I also found that there were some issue in the character writing. I especially noticed it in Lourdes, who was just super inconsistent. Before she goes to the Aurora, she is super adamant about how looting bodies would be really bad and totally unacceptable, but as soon as she is on the ship she seems to forget those strong feelings and goes to town playing dress up with a dead person's clothes. The characters are all just kind of flat and one note. Lourdes is naive and obnoxiously child-like, Voller is mean, Nysus is a nerd. As the love interest, Kane gets a bit more to him, but it's really just the detail that he's divorced and has a daughter. So when these characters die or are put in danger, I feel like there is no stakes because I wasn't given a reason to care about these people.
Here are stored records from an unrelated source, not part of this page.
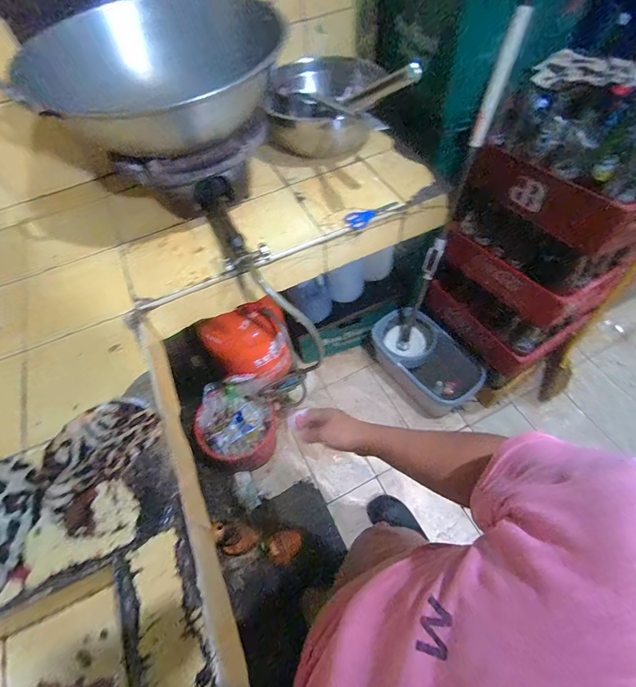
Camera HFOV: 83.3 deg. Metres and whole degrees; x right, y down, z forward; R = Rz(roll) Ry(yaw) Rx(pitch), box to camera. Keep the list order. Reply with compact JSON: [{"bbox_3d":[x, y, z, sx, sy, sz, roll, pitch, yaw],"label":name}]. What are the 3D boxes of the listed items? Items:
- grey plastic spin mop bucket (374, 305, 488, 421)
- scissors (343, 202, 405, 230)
[{"bbox_3d":[0.397,0.070,1.362,0.244,0.195,0.411,-35,62,-17],"label":"grey plastic spin mop bucket"},{"bbox_3d":[0.119,-0.277,0.764,0.124,0.014,0.050,-22,59,-9],"label":"scissors"}]

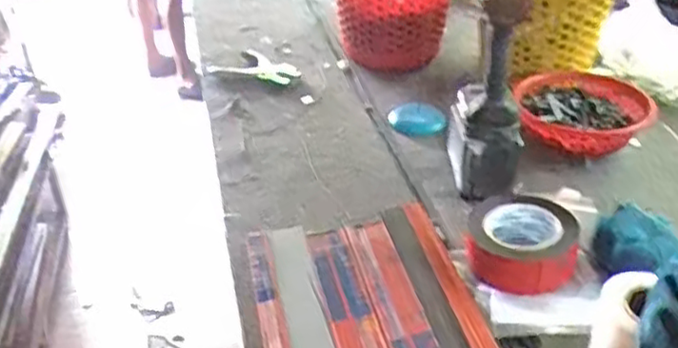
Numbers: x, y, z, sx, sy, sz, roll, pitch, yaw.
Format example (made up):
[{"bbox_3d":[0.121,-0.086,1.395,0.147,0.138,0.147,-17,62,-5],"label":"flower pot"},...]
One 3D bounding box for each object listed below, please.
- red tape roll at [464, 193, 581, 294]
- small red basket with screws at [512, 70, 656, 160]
[{"bbox_3d":[0.206,0.072,0.792,0.117,0.047,0.111,-2,34,1],"label":"red tape roll"},{"bbox_3d":[0.361,-0.092,1.050,0.197,0.052,0.193,3,34,8],"label":"small red basket with screws"}]

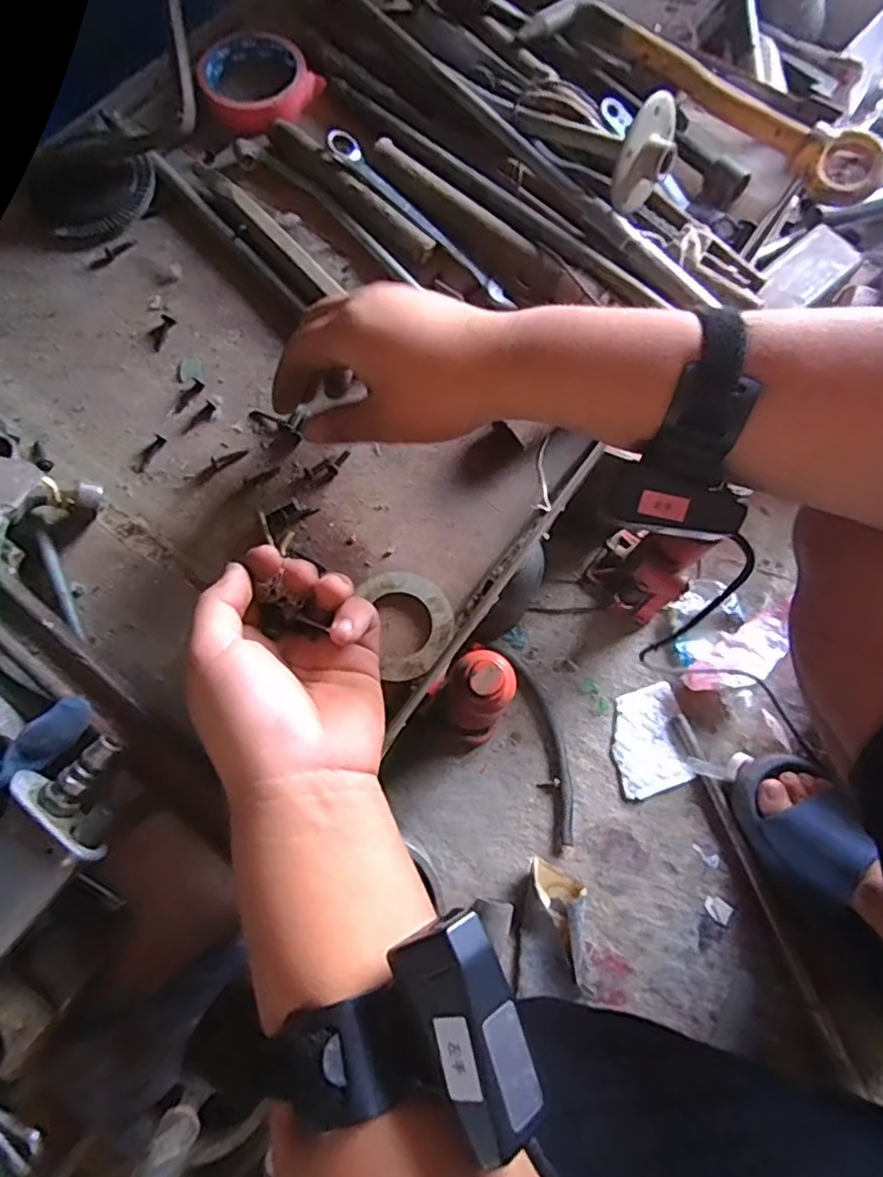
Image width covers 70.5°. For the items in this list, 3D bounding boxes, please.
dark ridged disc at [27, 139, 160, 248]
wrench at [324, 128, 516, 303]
[{"bbox_3d":[-0.271,-0.309,0.483,0.076,0.019,0.090,36,78,12],"label":"dark ridged disc"},{"bbox_3d":[-0.015,-0.286,0.480,0.021,0.009,0.199,-42,82,-15],"label":"wrench"}]

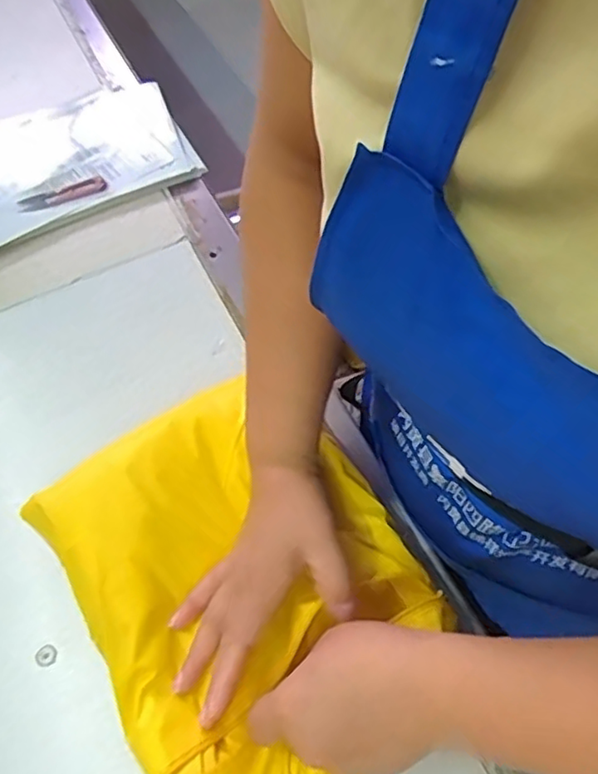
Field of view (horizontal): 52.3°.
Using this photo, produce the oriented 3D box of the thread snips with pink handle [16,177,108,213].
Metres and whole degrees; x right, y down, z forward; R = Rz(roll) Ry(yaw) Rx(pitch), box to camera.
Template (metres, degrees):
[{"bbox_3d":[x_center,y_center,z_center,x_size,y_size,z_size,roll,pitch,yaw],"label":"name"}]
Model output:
[{"bbox_3d":[-0.276,-0.223,0.715,0.101,0.015,0.026,-24,60,-12],"label":"thread snips with pink handle"}]

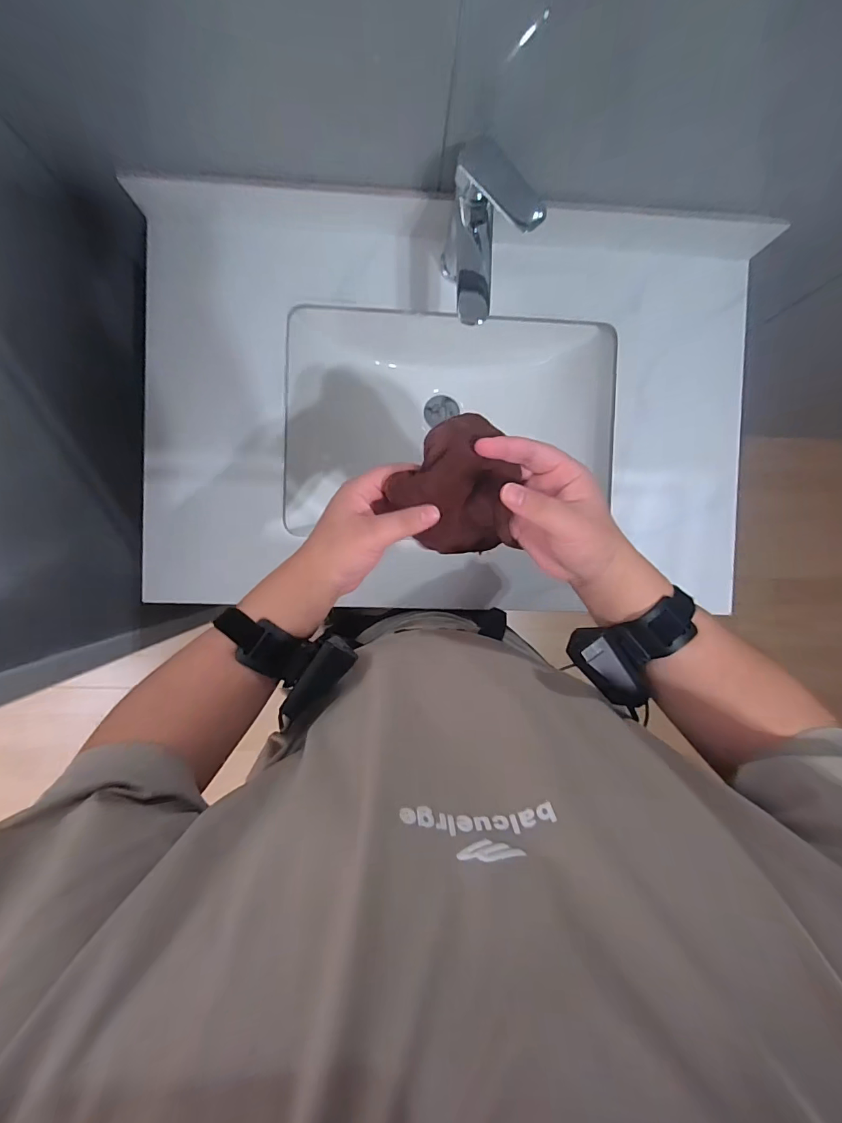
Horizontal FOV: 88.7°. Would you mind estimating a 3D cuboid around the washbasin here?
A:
[{"bbox_3d":[0.043,-0.199,0.651,0.781,0.186,0.523,0,92,-3],"label":"washbasin"}]

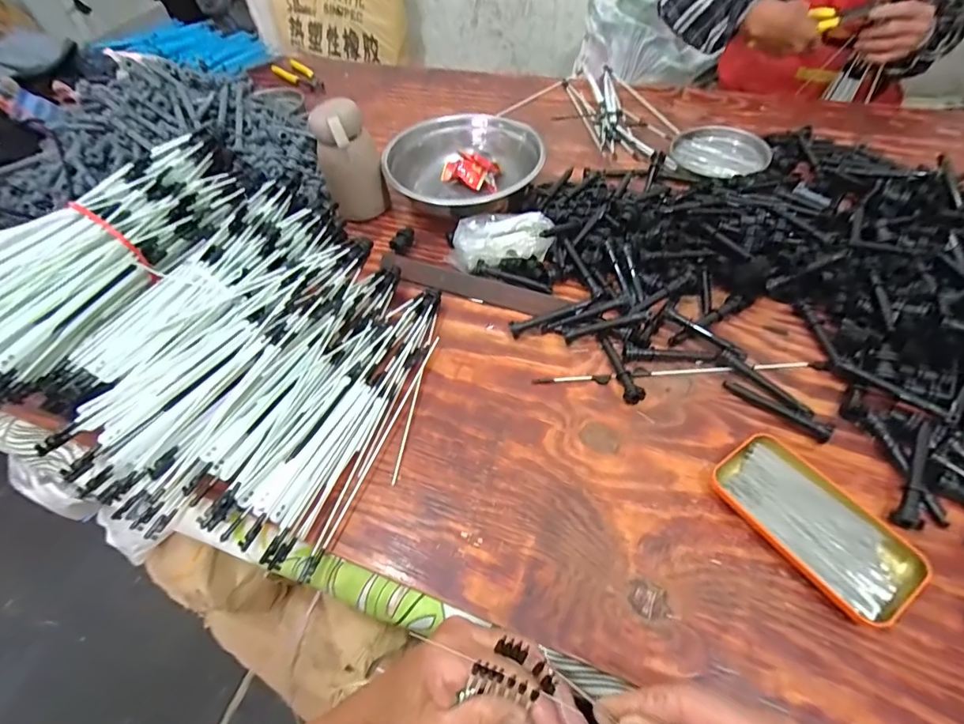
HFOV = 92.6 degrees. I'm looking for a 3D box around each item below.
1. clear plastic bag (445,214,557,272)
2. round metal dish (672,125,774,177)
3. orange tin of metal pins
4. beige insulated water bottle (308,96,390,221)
[{"bbox_3d":[0.022,-0.146,0.570,0.127,0.042,0.073,4,53,8],"label":"clear plastic bag"},{"bbox_3d":[0.350,-0.311,0.677,0.116,0.016,0.136,-40,60,-22],"label":"round metal dish"},{"bbox_3d":[0.261,0.124,0.364,0.077,0.021,0.142,-33,56,-18],"label":"orange tin of metal pins"},{"bbox_3d":[-0.176,-0.264,0.619,0.062,0.147,0.075,31,61,26],"label":"beige insulated water bottle"}]

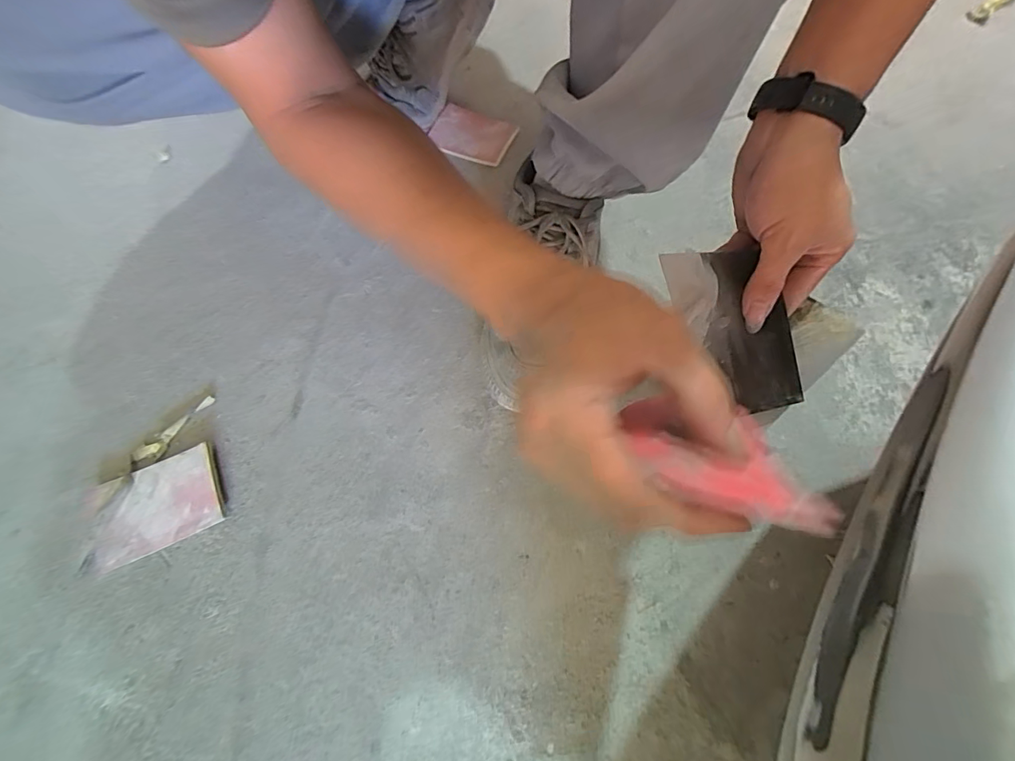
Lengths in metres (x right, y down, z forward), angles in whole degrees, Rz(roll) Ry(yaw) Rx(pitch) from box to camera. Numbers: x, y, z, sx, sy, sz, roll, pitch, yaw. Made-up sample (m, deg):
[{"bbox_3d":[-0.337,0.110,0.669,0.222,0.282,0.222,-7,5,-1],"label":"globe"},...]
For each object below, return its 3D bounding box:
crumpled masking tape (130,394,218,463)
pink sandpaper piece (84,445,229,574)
[{"bbox_3d":[-0.305,0.046,0.394,0.020,0.007,0.078,40,74,15],"label":"crumpled masking tape"},{"bbox_3d":[-0.300,0.106,0.362,0.102,0.009,0.074,-22,68,-12],"label":"pink sandpaper piece"}]

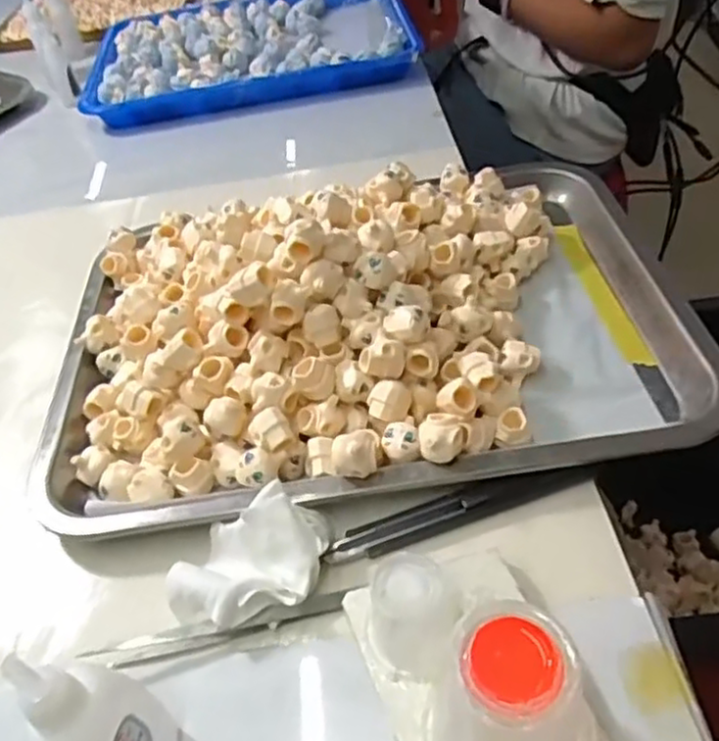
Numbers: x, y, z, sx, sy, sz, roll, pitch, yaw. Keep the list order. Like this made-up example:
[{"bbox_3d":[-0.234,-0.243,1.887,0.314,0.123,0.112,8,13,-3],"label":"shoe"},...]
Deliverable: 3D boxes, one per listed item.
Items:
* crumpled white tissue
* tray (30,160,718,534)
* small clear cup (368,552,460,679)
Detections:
[{"bbox_3d":[-0.049,0.082,0.306,0.070,0.029,0.049,-16,45,-8],"label":"crumpled white tissue"},{"bbox_3d":[-0.003,-0.046,0.396,0.349,0.068,0.249,-8,46,-1],"label":"tray"},{"bbox_3d":[0.021,0.096,0.270,0.032,0.044,0.033,-4,45,4],"label":"small clear cup"}]

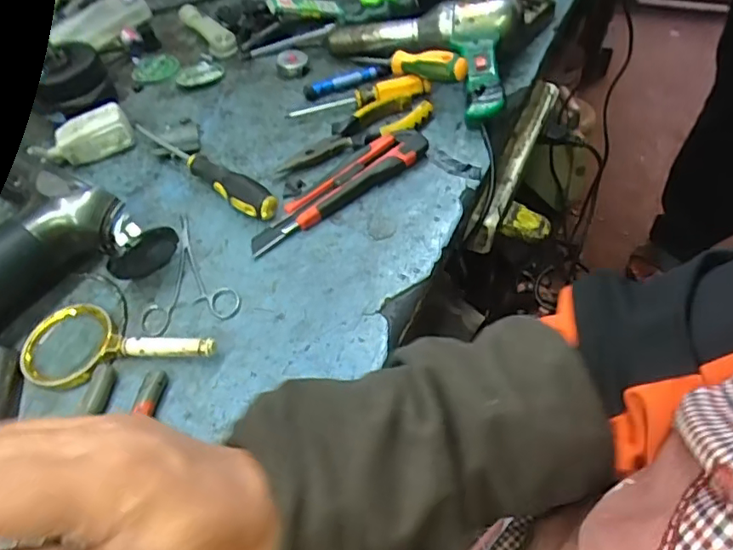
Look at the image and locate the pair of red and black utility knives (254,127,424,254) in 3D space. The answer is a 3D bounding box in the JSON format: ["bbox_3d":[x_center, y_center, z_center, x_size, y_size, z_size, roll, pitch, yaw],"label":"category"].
[{"bbox_3d":[-0.022,-0.077,0.503,0.184,0.023,0.037,-32,54,-21],"label":"pair of red and black utility knives"}]

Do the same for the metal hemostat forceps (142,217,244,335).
[{"bbox_3d":[-0.157,0.003,0.464,0.072,0.006,0.119,-31,55,-16],"label":"metal hemostat forceps"}]

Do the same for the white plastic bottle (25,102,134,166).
[{"bbox_3d":[-0.276,-0.134,0.564,0.088,0.038,0.038,-25,54,-12],"label":"white plastic bottle"}]

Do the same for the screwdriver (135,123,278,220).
[{"bbox_3d":[-0.151,-0.100,0.529,0.190,0.026,0.026,34,63,28],"label":"screwdriver"}]

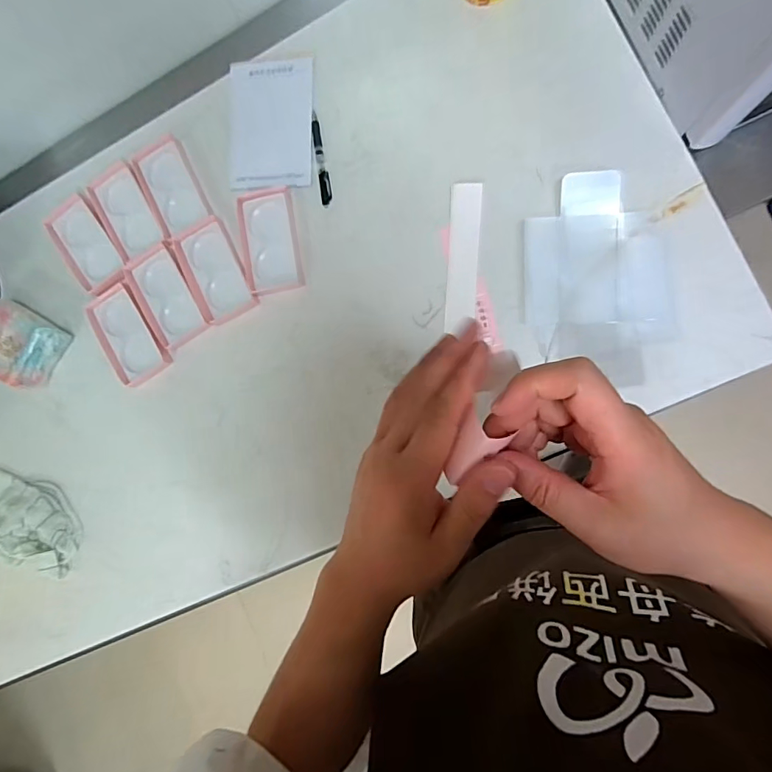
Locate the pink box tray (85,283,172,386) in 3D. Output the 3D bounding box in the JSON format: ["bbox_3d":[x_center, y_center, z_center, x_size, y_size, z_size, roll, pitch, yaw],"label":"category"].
[{"bbox_3d":[-0.399,-0.078,0.714,0.083,0.016,0.144,-32,85,8],"label":"pink box tray"}]

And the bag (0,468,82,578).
[{"bbox_3d":[-0.557,0.218,0.727,0.149,0.044,0.127,17,93,9],"label":"bag"}]

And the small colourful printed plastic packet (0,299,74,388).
[{"bbox_3d":[-0.577,-0.067,0.723,0.121,0.049,0.105,30,95,8],"label":"small colourful printed plastic packet"}]

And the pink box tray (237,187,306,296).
[{"bbox_3d":[-0.170,-0.212,0.676,0.082,0.013,0.147,-10,88,9],"label":"pink box tray"}]

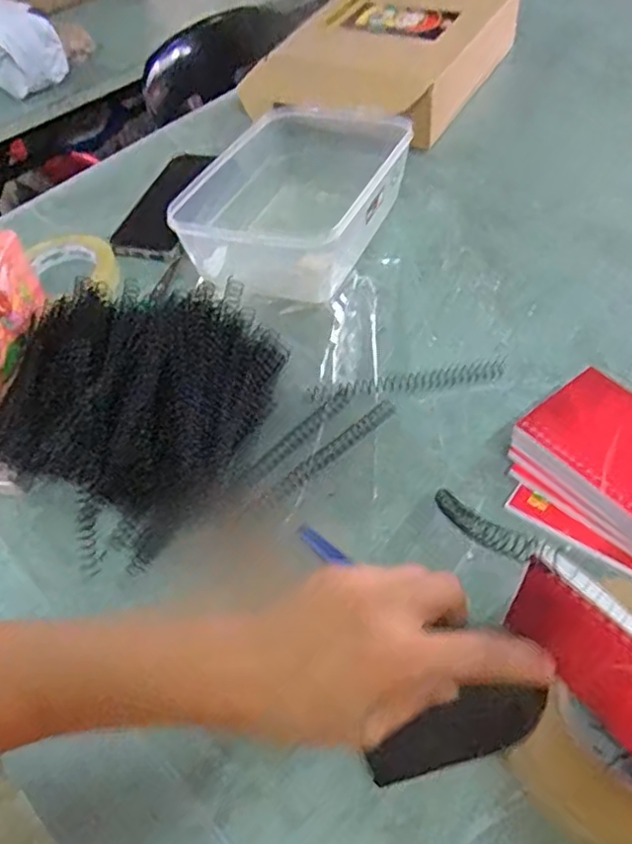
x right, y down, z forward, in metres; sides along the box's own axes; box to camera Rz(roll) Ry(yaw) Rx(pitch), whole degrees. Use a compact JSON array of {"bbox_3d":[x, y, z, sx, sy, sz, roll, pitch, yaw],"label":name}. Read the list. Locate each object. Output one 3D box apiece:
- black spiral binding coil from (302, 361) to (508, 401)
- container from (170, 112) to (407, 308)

And finally... for all the explanation we get about the source of the hallucinations experience on the Aurora, why do we never get an explanation for Claire's penchant for seeing ghosts? Seeing people who aren't really there is Claire's entire backstory, and we can't get anything about that? It would be less of a big deal if there wasn't such a cut and dry explanation for the other hallucinations, but I just feel this was something that got missed.

It's not a terrible book, but I think there is some lost potential. Overall, the story is enjoyable, there's a creepy atmosphere, and a mystery to be solved.

I recommend this book to sci-fi lovers who want to start getting into the horror genre as well.